Data entries:
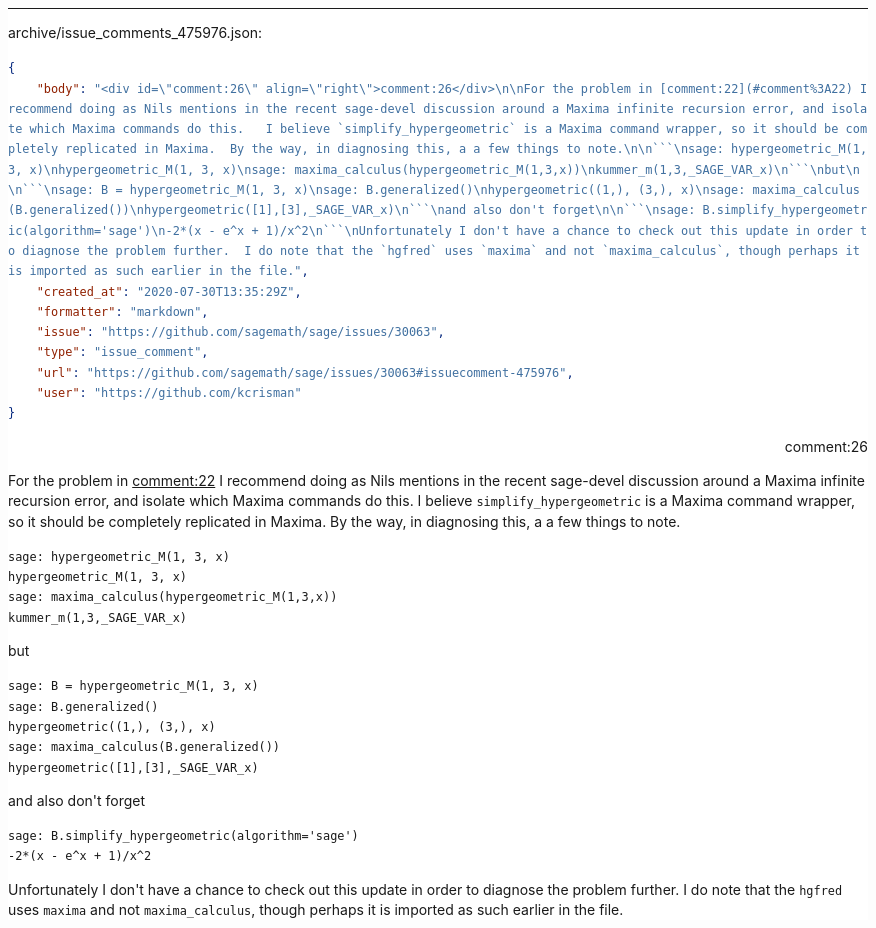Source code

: 

---

archive/issue_comments_475976.json:
```json
{
    "body": "<div id=\"comment:26\" align=\"right\">comment:26</div>\n\nFor the problem in [comment:22](#comment%3A22) I recommend doing as Nils mentions in the recent sage-devel discussion around a Maxima infinite recursion error, and isolate which Maxima commands do this.   I believe `simplify_hypergeometric` is a Maxima command wrapper, so it should be completely replicated in Maxima.  By the way, in diagnosing this, a a few things to note.\n\n```\nsage: hypergeometric_M(1, 3, x)\nhypergeometric_M(1, 3, x)\nsage: maxima_calculus(hypergeometric_M(1,3,x))\nkummer_m(1,3,_SAGE_VAR_x)\n```\nbut\n\n```\nsage: B = hypergeometric_M(1, 3, x)\nsage: B.generalized()\nhypergeometric((1,), (3,), x)\nsage: maxima_calculus(B.generalized())\nhypergeometric([1],[3],_SAGE_VAR_x)\n```\nand also don't forget\n\n```\nsage: B.simplify_hypergeometric(algorithm='sage')\n-2*(x - e^x + 1)/x^2\n```\nUnfortunately I don't have a chance to check out this update in order to diagnose the problem further.  I do note that the `hgfred` uses `maxima` and not `maxima_calculus`, though perhaps it is imported as such earlier in the file.",
    "created_at": "2020-07-30T13:35:29Z",
    "formatter": "markdown",
    "issue": "https://github.com/sagemath/sage/issues/30063",
    "type": "issue_comment",
    "url": "https://github.com/sagemath/sage/issues/30063#issuecomment-475976",
    "user": "https://github.com/kcrisman"
}
```

<div id="comment:26" align="right">comment:26</div>

For the problem in [comment:22](#comment%3A22) I recommend doing as Nils mentions in the recent sage-devel discussion around a Maxima infinite recursion error, and isolate which Maxima commands do this.   I believe `simplify_hypergeometric` is a Maxima command wrapper, so it should be completely replicated in Maxima.  By the way, in diagnosing this, a a few things to note.

```
sage: hypergeometric_M(1, 3, x)
hypergeometric_M(1, 3, x)
sage: maxima_calculus(hypergeometric_M(1,3,x))
kummer_m(1,3,_SAGE_VAR_x)
```
but

```
sage: B = hypergeometric_M(1, 3, x)
sage: B.generalized()
hypergeometric((1,), (3,), x)
sage: maxima_calculus(B.generalized())
hypergeometric([1],[3],_SAGE_VAR_x)
```
and also don't forget

```
sage: B.simplify_hypergeometric(algorithm='sage')
-2*(x - e^x + 1)/x^2
```
Unfortunately I don't have a chance to check out this update in order to diagnose the problem further.  I do note that the `hgfred` uses `maxima` and not `maxima_calculus`, though perhaps it is imported as such earlier in the file.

## Assignment
Filter the records above and return every line that holds the word "sagemath".

## Solution to the exercise
    "issue": "https://github.com/sagemath/sage/issues/30063",
    "url": "https://github.com/sagemath/sage/issues/30063#issuecomment-475976",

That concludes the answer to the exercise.